By Britti Paudyal ’21, Nepal
United World College-USA math teacher Shirleen Lanham will retire at the end of the school year after working on the Montezuma campus for 33 years.
During that time, Shirleen was also a residential coordinator from 1988-2020, raised her two children here and experienced a change in the UWC-USA culture.
“When I first started at UWC, there weren’t cellphones, computers, emails, and students who came here were cut off from their prior communities,” she said. “There were no phones in the dorms in the early years and you’d have to make a call home through your RT (residential tutor).”
“There was no way of keeping ties to former friends and this place was it for you,” Shirleen continued. “So we had a much stronger contained community and the relationships built were very strong because this was your family for two years.”
She decided to retire for various reasons, including her age.
“I’m 70, I think it’s time,” Shirleen said. “It’s been many, many years and especially if we have to continue online, it is not ideal for me to interact with students and do the best for them.”
Born and raised in Cape Town, South Africa, Shirleen received her bachelor’s in philosophy and psychology and master’s in education, all from the University of Cape Town.
Her first teaching job was with the only international multiracial school in Eswatini in South Africa. The school’s purpose was to fight apartheid, a system of institutionalized racial segregation that existed in South Africa and South West Africa from 1948 until the early 1990s. The school later became UWC Eswatini.
While at Eswatini from 1976 to 1987, Shirleen taught the children of anti-apartheid leader Nelson Mandela and political dissidents.

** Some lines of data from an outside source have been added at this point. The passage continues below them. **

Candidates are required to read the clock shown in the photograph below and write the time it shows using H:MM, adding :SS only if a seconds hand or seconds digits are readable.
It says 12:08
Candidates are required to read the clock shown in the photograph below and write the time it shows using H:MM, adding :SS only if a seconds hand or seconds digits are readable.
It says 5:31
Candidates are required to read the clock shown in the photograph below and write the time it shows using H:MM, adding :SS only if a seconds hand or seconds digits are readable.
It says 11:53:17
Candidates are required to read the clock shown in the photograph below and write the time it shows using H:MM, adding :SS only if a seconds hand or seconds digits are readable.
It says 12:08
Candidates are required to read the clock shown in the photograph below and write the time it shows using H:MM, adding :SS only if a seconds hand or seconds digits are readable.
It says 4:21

That’s also where she met her husband, Colin. He also taught at UWC-USA, retiring in 2018, after teaching art here for 30 years.

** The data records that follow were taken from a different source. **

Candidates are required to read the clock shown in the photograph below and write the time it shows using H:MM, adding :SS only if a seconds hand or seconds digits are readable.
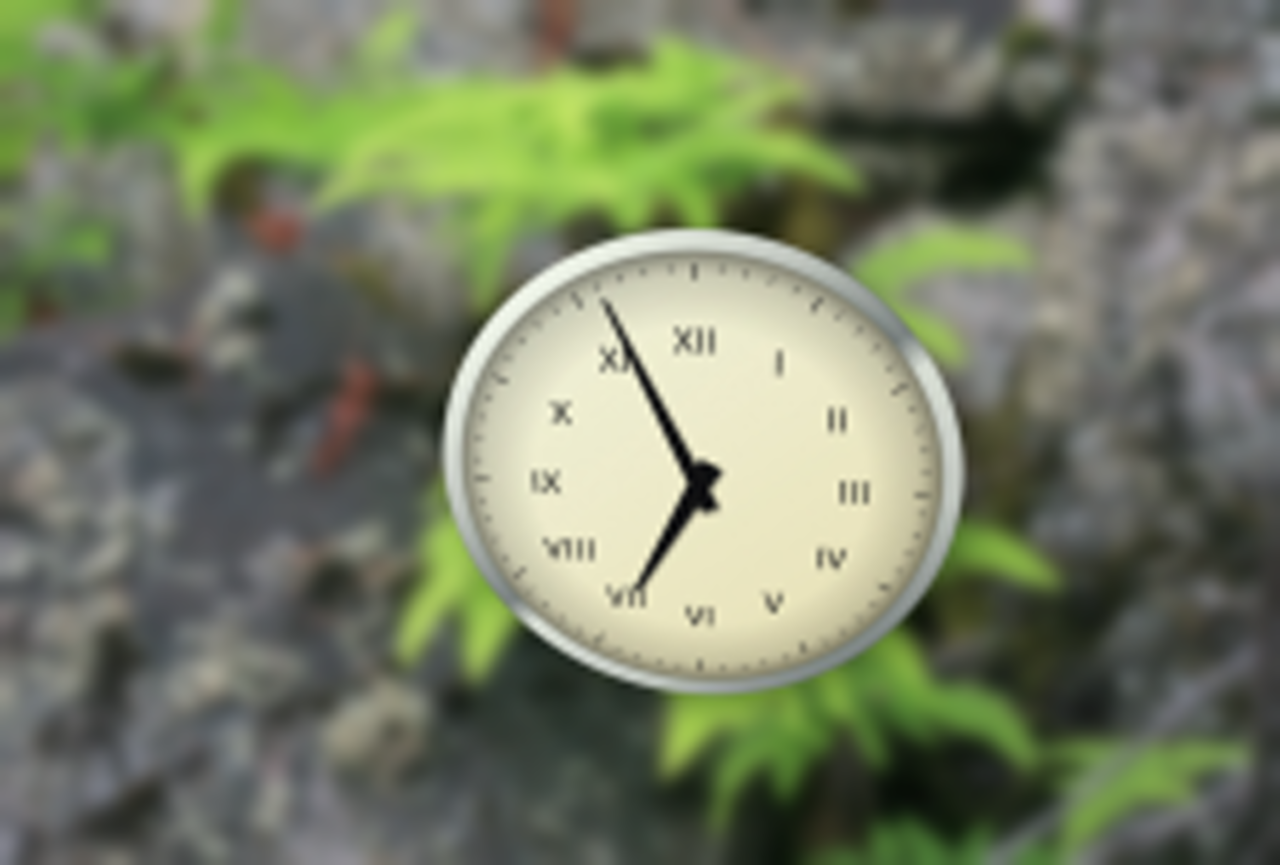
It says 6:56
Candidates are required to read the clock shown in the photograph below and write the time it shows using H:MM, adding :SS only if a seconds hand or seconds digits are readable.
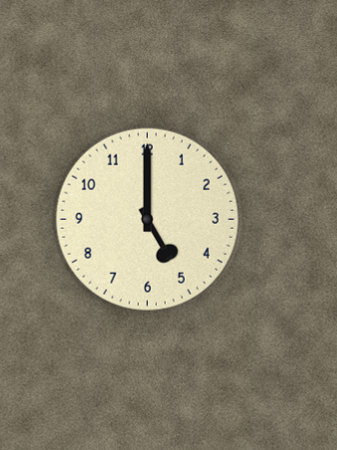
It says 5:00
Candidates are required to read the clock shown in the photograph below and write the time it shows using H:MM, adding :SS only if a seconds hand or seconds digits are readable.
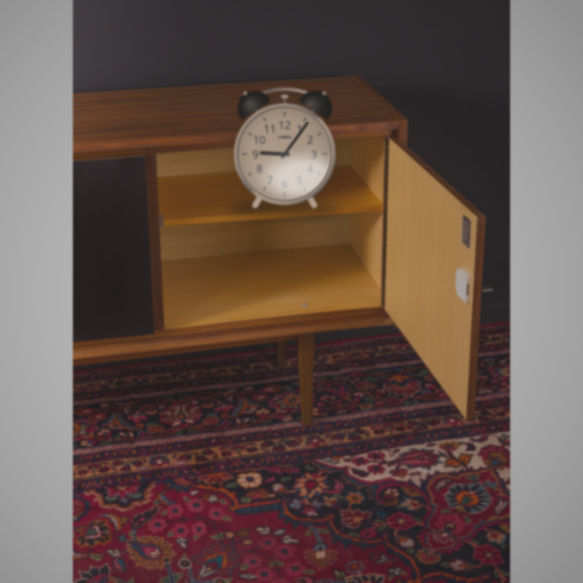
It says 9:06
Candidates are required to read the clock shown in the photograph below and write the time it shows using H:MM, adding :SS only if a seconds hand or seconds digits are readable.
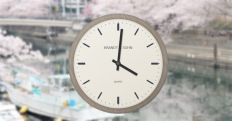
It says 4:01
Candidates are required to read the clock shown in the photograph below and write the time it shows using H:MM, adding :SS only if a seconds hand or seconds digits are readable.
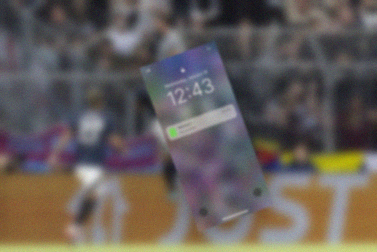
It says 12:43
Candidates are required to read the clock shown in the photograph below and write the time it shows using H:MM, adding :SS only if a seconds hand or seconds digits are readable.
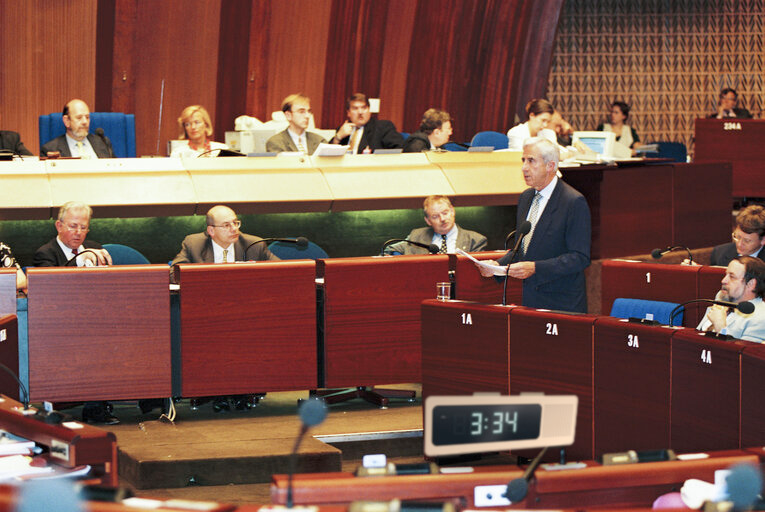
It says 3:34
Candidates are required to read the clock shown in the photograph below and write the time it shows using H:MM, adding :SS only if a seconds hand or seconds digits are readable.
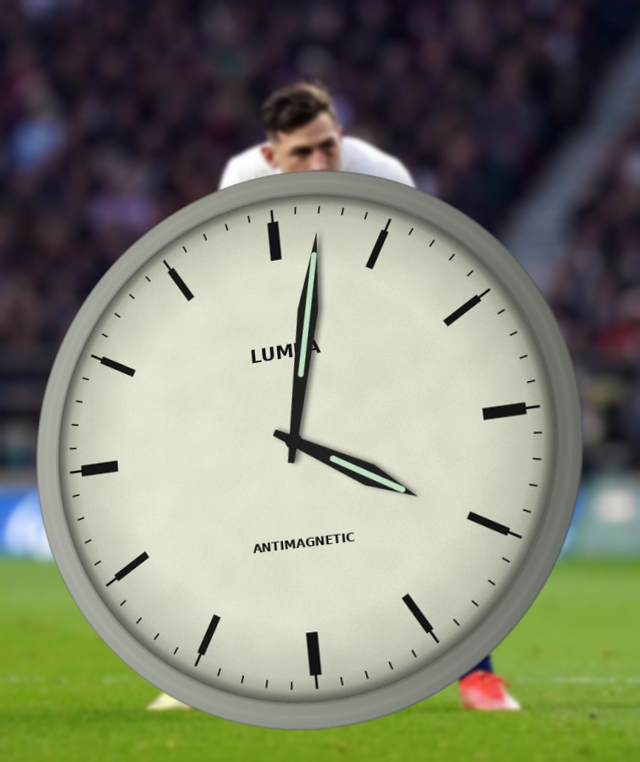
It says 4:02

The couple came to UWC-USA in 1988 with their children, Nick and Jessica.
“My children were born in Eswatini but they could not get citizenships,” Shirleen said. “Nick would be compelled to join the South African army for military service when he turned 17, and I did not want that for him at all.”
When the late Ted Lockwood, the founding president of UWC-USA, came to Eswatini for a UWC celebration, he told the Lanhams UWC-USA needed an art teacher, and the couple moved to New Mexico.
“It just didn’t seem like a possibility to get rid of apartheid,” Shirleen said. “We came to UWC-USA for two years initially, but later decided to stay.”
She enjoyed raising her children on campus, where there were about 15 faculty children.
“They would all play together and look after each other, so they had a wonderful childhood,” she said.
Shirleen loved the relationships she made while working as a residential coordinator.
“Getting to know the whole student — getting to have a feel of what their lives are like was good for me because when being a teacher, I knew all the stressors of UWC life so I could help with student wellbeing in terms of academics,” she said.
Married for 44 years, Shirleen and Colin will move to their home outside Albuquerque. In addition to traveling, Shirleen will spend time knitting, quilting, patchworking, baking and cooking, and learning more about constellations from the New Mexican sky.
They will also spend time with their grandchildren, Noah, 8, Quentin, 2.
Shirleen said she will miss Montezuma’s beauty and the community.
“When you move from another country with no family, the adults in your surrounding become your extended family,” she said. “I lived my whole adult life in a multicultural community so at this point, I’m scared of going into a homogenous society. I’ll miss interacting with people from all over the world.”